- Opening Delimiter -

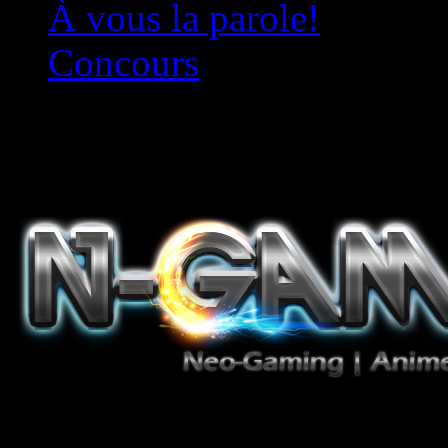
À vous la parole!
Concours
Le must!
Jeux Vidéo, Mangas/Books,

- Closing Delimiter -
- Opening Delimiter -

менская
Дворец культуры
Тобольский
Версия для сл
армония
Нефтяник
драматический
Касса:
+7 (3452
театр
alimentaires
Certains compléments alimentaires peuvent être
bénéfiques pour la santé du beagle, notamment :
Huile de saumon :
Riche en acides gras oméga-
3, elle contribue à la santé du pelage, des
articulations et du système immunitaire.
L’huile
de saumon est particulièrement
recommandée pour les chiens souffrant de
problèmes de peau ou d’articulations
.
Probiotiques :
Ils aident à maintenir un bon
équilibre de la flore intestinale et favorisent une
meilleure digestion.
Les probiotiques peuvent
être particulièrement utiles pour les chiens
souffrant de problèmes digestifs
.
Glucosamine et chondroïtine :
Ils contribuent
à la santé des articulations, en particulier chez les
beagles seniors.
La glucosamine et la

- Closing Delimiter -

Among the lines above, find the one with "être particulièrement utiles pour les chiens" and the one with "La glucosamine et la". Quote both and everything between them, exactly.

■ **Exercise response**:
être particulièrement utiles pour les chiens
souffrant de problèmes digestifs
.
Glucosamine et chondroïtine :
Ils contribuent
à la santé des articulations, en particulier chez les
beagles seniors.
La glucosamine et la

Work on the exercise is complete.